Yes. I did not find them particularly useful and have sought private counseling because of the many insidious ways growing up with a person like this affects the way I am as a person. I have my life together, have worked really, really hard to make sure my kids have a stable, normal, happy home life, but growing up with someone like this fucks with you in ways you don't see for years. I am terrified of change because there was no stability growing up. I hate unexpected knocks at the door and will freeze in fear if I hear one. For years I would immediately go on edge if I heard the crack of a beer can opening. I have a hard time spending money because she was so irresponsible with it. It can be really hard to rewire yourself to not engage in this thinking.
Objectively, she deserves everything they throw at her.
Anyway, she's out. I spoke with her briefly. She blew a .17. She seems terrified of what happens next, which is understandable because it's going to be pretty bad. The only saving grace is that her three DUIs did not all occur within a 10 year time frame which in her state is when shit really hits the fan. Her last one was in 2001, so she might skate with some slightly less awful punishments (like still at least being able to drive to work only on a suspended license).One DUI, let alone three, is inexcusable. But personally, it is very hard to sit by and know your mom is about to really go through some bad shit. There's not really a good path out of this one.

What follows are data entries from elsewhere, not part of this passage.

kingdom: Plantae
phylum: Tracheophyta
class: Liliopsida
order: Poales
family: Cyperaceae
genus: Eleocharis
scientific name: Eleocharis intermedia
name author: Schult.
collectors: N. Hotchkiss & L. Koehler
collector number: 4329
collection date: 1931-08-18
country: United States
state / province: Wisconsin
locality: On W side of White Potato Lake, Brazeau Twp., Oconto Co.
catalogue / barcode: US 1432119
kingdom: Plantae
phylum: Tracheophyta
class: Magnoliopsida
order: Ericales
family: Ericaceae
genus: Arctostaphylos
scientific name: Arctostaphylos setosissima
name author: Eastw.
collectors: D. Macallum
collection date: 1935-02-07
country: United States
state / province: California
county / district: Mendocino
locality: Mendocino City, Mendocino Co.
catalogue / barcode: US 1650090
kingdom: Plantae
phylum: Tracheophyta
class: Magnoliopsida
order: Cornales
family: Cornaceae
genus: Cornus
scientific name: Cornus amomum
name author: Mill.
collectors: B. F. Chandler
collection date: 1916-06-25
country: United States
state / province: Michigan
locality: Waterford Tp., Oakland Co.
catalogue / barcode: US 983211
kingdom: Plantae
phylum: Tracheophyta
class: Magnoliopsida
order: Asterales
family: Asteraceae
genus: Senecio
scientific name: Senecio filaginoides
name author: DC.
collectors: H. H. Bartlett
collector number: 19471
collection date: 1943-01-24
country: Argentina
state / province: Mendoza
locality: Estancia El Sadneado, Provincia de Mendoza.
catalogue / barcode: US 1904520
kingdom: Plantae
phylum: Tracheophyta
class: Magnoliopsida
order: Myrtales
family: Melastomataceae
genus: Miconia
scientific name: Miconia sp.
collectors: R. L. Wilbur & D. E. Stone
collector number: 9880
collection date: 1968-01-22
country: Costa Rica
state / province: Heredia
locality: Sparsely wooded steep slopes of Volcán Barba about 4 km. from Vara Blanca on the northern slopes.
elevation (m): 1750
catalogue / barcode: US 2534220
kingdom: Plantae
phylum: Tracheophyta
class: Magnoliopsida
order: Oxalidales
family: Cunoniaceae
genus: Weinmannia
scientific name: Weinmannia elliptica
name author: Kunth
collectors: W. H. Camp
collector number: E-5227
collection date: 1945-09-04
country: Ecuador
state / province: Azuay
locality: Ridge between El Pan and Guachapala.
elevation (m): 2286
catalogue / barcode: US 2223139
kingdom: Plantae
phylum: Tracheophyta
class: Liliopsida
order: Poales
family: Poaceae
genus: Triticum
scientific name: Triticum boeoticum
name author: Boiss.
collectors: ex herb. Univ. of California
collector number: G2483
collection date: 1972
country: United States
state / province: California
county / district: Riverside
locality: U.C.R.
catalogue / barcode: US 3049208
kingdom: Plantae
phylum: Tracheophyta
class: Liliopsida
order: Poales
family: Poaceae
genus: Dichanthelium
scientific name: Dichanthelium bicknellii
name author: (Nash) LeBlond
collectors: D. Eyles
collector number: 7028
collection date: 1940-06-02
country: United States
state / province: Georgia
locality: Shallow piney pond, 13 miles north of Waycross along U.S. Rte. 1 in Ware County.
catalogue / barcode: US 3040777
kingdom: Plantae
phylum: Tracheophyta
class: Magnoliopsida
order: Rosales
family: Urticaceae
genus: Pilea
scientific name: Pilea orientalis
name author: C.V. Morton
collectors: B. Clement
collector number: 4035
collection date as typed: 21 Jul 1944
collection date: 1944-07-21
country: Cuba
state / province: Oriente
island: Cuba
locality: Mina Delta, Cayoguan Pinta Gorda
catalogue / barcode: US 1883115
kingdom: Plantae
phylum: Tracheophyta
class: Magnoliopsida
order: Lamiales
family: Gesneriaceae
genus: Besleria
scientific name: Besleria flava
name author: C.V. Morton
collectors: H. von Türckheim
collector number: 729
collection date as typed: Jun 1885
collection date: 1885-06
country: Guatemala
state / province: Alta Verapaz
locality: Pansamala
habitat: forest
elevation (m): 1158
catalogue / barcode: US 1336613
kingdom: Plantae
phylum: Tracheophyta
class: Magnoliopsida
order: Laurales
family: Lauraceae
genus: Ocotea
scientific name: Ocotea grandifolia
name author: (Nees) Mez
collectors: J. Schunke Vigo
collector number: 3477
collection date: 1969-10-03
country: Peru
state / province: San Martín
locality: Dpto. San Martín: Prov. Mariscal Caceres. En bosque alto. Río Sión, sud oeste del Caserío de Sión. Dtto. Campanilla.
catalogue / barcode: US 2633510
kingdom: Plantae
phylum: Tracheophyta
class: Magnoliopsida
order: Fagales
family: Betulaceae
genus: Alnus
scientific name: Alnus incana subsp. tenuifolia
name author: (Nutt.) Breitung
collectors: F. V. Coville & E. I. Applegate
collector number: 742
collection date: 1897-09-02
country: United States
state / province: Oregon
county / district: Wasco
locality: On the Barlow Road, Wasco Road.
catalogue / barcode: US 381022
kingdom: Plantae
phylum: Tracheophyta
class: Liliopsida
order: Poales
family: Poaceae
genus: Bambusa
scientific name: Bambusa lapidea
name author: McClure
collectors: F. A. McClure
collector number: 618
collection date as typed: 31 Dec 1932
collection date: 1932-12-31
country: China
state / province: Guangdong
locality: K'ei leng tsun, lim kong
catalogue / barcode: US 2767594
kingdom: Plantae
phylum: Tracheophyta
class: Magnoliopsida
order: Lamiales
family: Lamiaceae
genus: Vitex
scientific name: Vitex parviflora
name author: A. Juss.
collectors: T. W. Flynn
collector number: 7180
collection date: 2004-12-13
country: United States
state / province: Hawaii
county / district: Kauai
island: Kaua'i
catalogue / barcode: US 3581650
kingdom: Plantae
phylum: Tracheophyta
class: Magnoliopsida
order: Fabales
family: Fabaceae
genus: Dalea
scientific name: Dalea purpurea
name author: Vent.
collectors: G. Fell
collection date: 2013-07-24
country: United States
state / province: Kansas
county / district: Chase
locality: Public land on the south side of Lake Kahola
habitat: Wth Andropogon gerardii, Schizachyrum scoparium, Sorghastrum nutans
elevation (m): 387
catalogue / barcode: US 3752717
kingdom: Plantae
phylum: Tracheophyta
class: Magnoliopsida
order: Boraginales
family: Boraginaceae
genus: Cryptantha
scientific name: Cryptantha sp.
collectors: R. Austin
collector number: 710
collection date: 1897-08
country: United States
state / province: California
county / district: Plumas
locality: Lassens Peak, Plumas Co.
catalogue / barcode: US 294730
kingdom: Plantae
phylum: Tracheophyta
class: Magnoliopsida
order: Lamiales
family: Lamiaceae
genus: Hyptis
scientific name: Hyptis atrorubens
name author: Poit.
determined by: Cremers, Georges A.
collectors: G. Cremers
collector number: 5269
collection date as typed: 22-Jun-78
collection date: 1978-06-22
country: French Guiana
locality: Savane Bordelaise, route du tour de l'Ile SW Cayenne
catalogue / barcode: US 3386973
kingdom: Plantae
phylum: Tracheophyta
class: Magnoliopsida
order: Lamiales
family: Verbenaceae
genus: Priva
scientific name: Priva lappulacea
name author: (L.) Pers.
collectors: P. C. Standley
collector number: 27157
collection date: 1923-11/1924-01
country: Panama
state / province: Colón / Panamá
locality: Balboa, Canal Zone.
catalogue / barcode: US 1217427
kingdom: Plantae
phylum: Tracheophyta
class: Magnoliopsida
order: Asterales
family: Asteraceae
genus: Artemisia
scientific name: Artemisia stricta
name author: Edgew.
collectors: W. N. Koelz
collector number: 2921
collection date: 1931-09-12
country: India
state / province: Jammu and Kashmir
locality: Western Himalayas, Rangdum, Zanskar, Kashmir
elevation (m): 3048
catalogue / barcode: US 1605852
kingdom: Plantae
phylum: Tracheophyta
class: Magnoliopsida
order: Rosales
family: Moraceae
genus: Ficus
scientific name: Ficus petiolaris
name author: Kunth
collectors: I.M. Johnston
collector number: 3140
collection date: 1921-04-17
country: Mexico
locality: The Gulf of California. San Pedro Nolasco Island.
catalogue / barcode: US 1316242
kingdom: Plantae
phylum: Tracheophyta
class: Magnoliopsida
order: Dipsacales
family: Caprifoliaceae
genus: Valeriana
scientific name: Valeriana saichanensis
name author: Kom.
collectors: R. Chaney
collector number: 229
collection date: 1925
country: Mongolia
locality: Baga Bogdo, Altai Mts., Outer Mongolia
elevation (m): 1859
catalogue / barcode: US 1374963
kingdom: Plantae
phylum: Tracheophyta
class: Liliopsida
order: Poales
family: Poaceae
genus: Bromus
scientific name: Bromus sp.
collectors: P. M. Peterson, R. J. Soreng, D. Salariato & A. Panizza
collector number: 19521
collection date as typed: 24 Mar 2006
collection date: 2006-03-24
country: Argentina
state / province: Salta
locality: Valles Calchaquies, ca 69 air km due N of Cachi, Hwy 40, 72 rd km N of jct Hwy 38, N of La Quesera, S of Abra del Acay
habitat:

Oh good. So she'll still have a legal driver's license when she kills someone. OP, she needs the book thrown at her. She NEEDS to be locked up for everyone else's safety. I think it's sad that you are relieved that she might have an easier time of it. You're right, growing up like this really has messed with you. You need help too.
I'm sure it's very easy to say that when it isn't your loved one facing a catastrophic series of events. I know she deserves them. It's my MOM. Not really easy to be happy about it. And she has no safety net - parents are dead, no spouse, no siblings. It's on me to worry about this while she goes through it. I'm also sad for my younger sibling who is going through the same stuff I did growing up. It's difficult. I'm glad for you you don't know what it feels like.
Anonymous wrote:I'm OP. I haven't done anything since I paid to bail her out. I have spoken with her but there's no offer for help. I did not get her car out. She needed the meds and I had no way of knowing if they could or would be given to her if she had to sit there for days on end. She has an 11 year old child, I did not want something preventable happening to her in jail if she could not safely come off those meds in a tapering fashion. You think I'm enabling her to hurt others- do you think I could live with myself if my 11 year old sibling lost his mother because she didn't have access to medication she needed because I was "teaching her a lesson"?
Anonymous wrote:Then tell the dad mom went on another bender, got busted,and he may need to ask the court for custody of the child since your sister sounds unfit.
Or, do you intend to cover for her even if that endangers the child?
She has an 11 year old child, I did not want something preventable happening to her in jail if she could not safely come off those meds in a tapering fashion. You think I'm enabling her to hurt others- do you think I could live with myself if my 11 year old sibling lost his mother because she didn't have access to medication she needed because I was "teaching her a lesson"?